(Data extracts Opens)

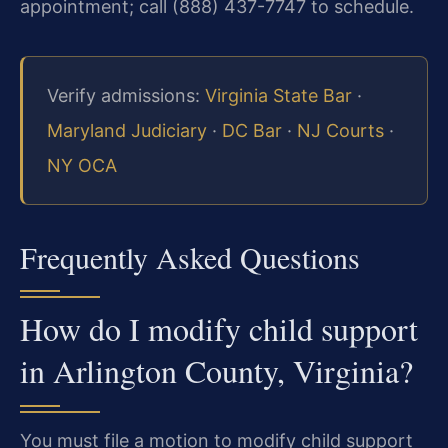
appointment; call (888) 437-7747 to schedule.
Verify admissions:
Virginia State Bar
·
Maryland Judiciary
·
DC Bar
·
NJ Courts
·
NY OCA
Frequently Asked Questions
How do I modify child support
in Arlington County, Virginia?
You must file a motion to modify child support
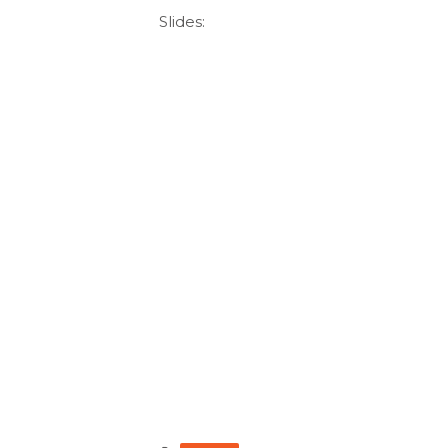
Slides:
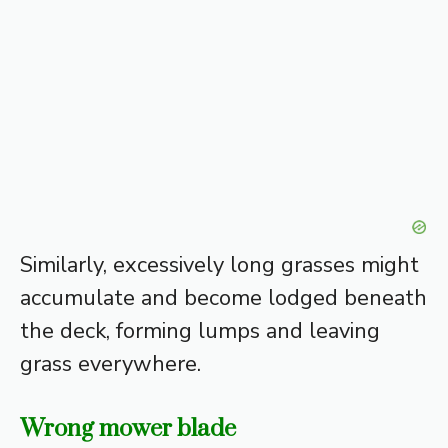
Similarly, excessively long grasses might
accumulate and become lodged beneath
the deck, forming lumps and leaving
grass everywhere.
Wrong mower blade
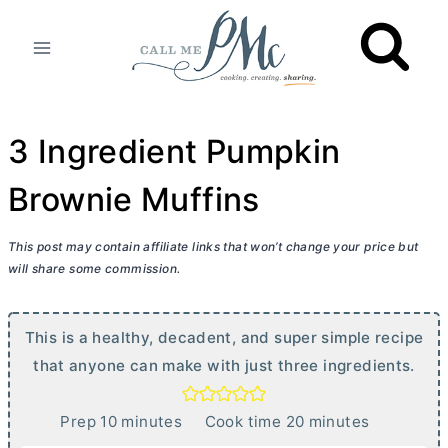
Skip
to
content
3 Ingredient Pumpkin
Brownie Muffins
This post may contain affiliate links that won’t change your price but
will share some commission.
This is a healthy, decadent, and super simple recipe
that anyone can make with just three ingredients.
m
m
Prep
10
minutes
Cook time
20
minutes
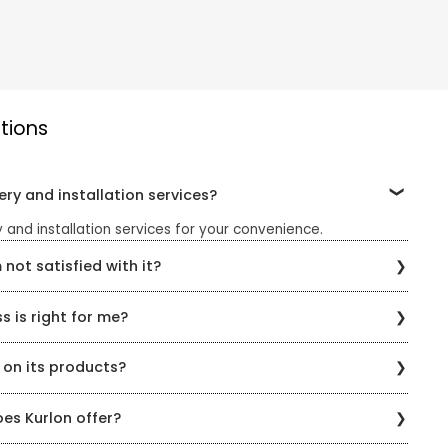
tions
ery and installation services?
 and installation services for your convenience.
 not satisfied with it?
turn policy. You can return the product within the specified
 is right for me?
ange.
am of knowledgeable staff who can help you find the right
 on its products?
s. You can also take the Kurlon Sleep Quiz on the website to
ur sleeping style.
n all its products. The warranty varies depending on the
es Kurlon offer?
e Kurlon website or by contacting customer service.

(Data extracts Closes)
(Data extracts Opens)

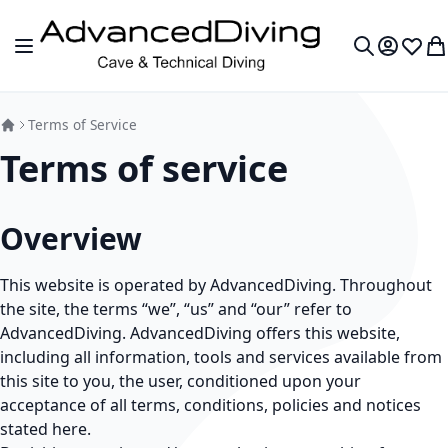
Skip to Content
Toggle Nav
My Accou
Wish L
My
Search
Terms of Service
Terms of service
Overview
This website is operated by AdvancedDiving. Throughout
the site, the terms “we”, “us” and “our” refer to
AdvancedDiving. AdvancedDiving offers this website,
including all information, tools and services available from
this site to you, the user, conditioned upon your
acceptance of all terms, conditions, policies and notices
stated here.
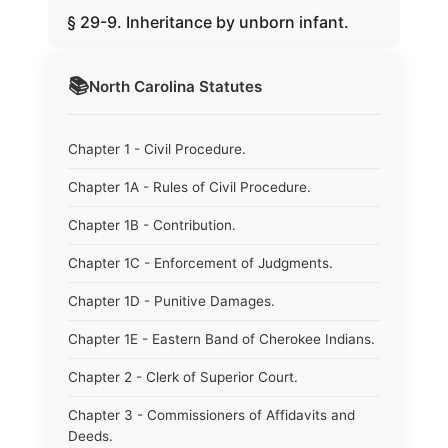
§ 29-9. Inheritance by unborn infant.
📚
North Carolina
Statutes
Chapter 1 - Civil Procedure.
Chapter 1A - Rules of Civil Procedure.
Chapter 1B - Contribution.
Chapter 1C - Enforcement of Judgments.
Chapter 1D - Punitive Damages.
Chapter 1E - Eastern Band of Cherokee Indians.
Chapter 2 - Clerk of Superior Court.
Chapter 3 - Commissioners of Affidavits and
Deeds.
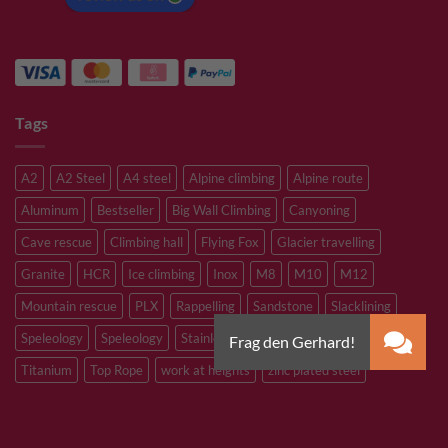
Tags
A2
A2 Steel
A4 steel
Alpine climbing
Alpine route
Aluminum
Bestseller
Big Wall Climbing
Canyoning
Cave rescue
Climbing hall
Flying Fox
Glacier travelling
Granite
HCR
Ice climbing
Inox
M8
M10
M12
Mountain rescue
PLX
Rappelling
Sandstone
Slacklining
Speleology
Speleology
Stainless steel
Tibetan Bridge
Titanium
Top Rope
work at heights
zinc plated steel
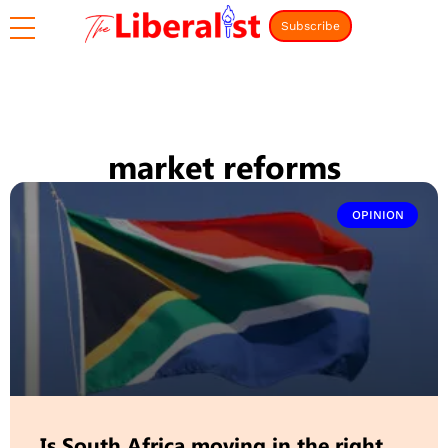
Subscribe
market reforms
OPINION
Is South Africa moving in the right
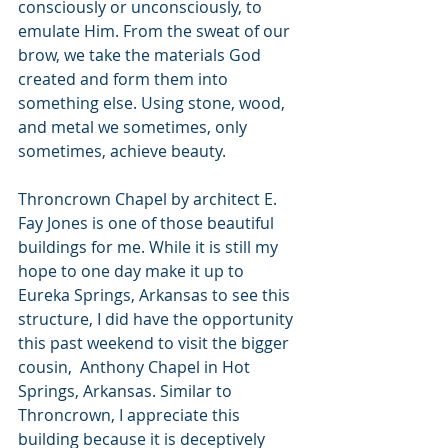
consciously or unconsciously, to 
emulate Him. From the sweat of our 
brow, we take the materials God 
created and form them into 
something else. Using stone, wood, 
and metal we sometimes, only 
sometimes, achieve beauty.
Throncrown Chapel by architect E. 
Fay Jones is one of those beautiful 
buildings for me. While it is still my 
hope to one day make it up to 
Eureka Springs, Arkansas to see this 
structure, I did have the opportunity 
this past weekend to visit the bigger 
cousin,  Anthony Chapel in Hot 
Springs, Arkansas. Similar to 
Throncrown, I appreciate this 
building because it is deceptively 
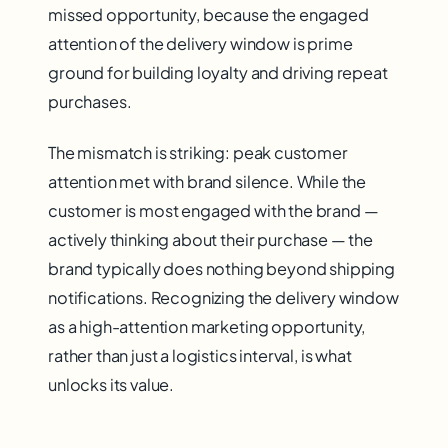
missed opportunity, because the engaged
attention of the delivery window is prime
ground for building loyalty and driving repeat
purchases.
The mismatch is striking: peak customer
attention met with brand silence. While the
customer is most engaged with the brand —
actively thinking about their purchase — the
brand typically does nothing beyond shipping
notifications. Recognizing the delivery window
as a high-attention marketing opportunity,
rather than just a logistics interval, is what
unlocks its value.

(Data extracts Closes)

__Try it__. Using the listing above, restate exactly the range between the lines holding "appointment; call (888) 437-7747 to schedule." and "accumulate and become lodged beneath", inclusive, with pictures left out.

__Answer to this task__.
appointment; call (888) 437-7747 to schedule.
Verify admissions:
Virginia State Bar
·
Maryland Judiciary
·
DC Bar
·
NJ Courts
·
NY OCA
Frequently Asked Questions
How do I modify child support
in Arlington County, Virginia?
You must file a motion to modify child support
Slides:
Similarly, excessively long grasses might
accumulate and become lodged beneath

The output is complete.